When the minds of men are kept from a proper sense of the state of sin and guilt, and their consciences from being fected with the terror of the Lord, and the curse which the law denounces against them, Justification is treated by them as a mere notion. Hence arise the differences about it, I mean those which are really such, and not merely the different ways whereby learned men express their thoughts concerning it.

By some the imputation of the actual transgression of Adam the head of our nature, whereby his sin became the sin of the world is utterly denied. Others deny the total corruption of our nature which ensued on our apostacy from God aud that deformity of soul which came upon us in the loss of the image of God; that enmity to God in the mind; that darkness of our understandings; the spiritual death of the whole soul, and total alienation from the life of God; that impotency to good, that inclination to evil, that deceitfulness of sin, that power and efficacy of corrupt lusts, which the Scripture and experience so fully charge on our apostate nature, are rejected as empty notions or fables. No wonder if

such persons look upon imputed righteousness as the shadow of a dream. There is little hope to bring men to value the righteousness of Christ imputed to them, who are so unacquainted with their own unrighteousness inherent in them.

Written task 1: From the passage on justification, set down the part that opens with the words containing "When the minds" and closes with "thoughts concerning it.".
Written task 2: According to the passage on justification, how is Justification treated by men whose consciences are kept from being affected by the terror of the Lord?

Raw data:
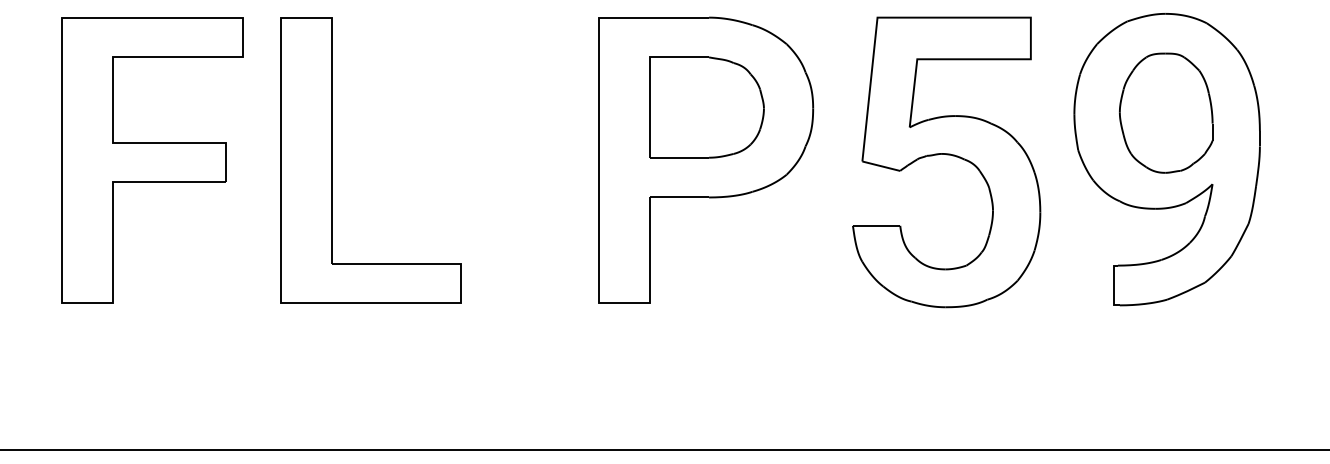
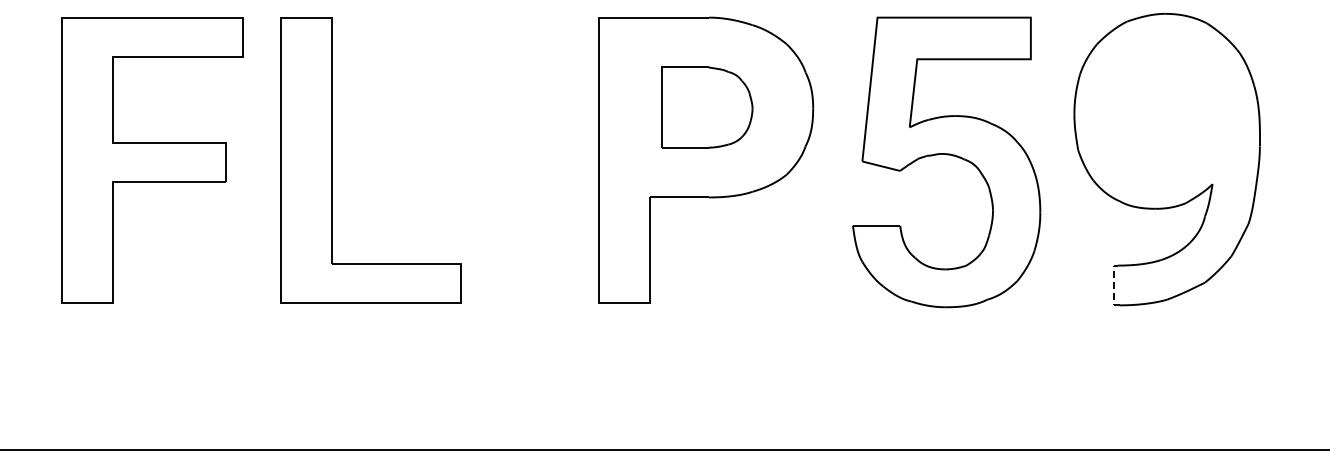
part at (706, 107) size: 116x103 px -> 93x83 px
part at (1166, 112): present -> none
line at (1114, 286): solid -> dashed
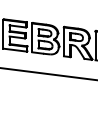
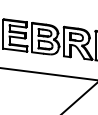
line at (79, 98): none -> present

Complete response 1:
When the minds of men are kept from a proper sense of the state of sin and guilt, and their consciences from being fected with the terror of the Lord, and the curse which the law denounces against them, Justification is treated by them as a mere notion. Hence arise the differences about it, I mean those which are really such, and not merely the different ways whereby learned men express their thoughts concerning it.

Complete response 2: They treat it as a mere notion.